There is a harder oneness the trace cannot show you. Some failures sit in no span. A system runs fine under load, takes a small shock, a brief dependency blip, and instead of recovering it stays down. The recovery work, the retries and the cold caches refilling, now makes more load than the traffic that started it, and the overload feeds itself long after the trigger is gone. This is a metastable failure, named in a 2021 workshop paper by Bronson and colleagues. Every part looks busy: the retries fire, the pools stay full, throughput holds high. What has collapsed is the useful work, the goodput, and that number lives in no single place. No one service is the root cause, and no single trace contains it. The failure is the loop the whole graph fell into, and no service owns it.

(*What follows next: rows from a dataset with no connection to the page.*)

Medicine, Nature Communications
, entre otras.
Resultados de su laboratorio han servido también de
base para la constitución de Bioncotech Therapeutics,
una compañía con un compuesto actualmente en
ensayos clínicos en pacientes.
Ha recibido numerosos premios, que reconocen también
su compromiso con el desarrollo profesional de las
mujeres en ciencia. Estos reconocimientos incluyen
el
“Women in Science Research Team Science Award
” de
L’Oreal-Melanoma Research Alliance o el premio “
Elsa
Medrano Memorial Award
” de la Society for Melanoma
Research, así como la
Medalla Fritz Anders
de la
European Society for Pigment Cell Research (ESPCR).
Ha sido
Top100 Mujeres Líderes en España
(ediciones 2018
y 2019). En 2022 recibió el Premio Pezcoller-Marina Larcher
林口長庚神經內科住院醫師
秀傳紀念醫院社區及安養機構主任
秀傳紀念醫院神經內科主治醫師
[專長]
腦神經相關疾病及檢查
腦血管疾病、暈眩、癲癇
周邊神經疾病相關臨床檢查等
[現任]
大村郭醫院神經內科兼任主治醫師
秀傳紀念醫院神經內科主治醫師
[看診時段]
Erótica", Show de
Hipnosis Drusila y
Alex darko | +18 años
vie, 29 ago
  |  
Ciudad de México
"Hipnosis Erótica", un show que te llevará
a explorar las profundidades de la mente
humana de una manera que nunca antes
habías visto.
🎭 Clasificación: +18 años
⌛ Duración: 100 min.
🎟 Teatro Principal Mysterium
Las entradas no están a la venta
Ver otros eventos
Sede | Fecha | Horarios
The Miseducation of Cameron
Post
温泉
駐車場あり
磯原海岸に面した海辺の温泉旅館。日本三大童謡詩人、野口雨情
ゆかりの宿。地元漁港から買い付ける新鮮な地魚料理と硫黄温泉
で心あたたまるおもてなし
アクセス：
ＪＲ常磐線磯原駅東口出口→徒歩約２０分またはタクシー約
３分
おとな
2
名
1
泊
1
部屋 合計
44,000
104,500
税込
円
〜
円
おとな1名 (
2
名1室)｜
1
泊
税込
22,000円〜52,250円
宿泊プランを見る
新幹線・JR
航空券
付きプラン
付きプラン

The Chandogya presses one phrase on Shvetaketu nine times over, tat tvam asi, that art thou, until he cannot stand outside the thing he is studying. The metastable failure is that sentence in production. You do not get to stand outside the system and watch it fail. The failure with no owner is on your pager, because a system with no seam in it is one, and you are on call for the whole.

The dashboards will be green again tomorrow, one service at a time, because that is how you drew them. The request that failed never read the org chart. It ran through every service as one motion and failed as one thing, and the trace only showed you what was true before you split the work into services: it was one all along. You draw the boundaries to ship. The trace is where the one request stays visible after you have cut it into a dozen.

Further Reading

The sixth chapter of the Chandogya Upanishad is the dialogue of Uddalaka and his son Shvetaketu; Robert Ernest Hume’s 1921 translation (public domain) carries the clay, copper, and iron images, the line “one only, without a second” (ekam evadvitiyam), and the ninefold refrain tat tvam asi, “that art thou.” On the engineering side: Dapper is described in Sigelman and colleagues’ 2010 Google technical report, the origin of large-scale distributed tracing, now carried forward by OpenTelemetry; Melvin Conway’s “How Do Committees Invent?” ran in Datamation in 1968, and the inverse Conway maneuver was named by Jonny LeRoy and Matt Simons in 2010; Jeffrey Dean and Luiz Andre Barroso’s “The Tail at Scale” (Communications of the ACM, 2013) works out the tail-latency arithmetic; Michael Nygard’s Release It defines the bulkhead and circuit breaker; and the metastable failure is from “Metastable Failures in Distributed Systems” by Nathan Bronson and colleagues (HotOS 2021). For a component that mirrors the whole rather than joins it, see the essay on Atman and Brahman.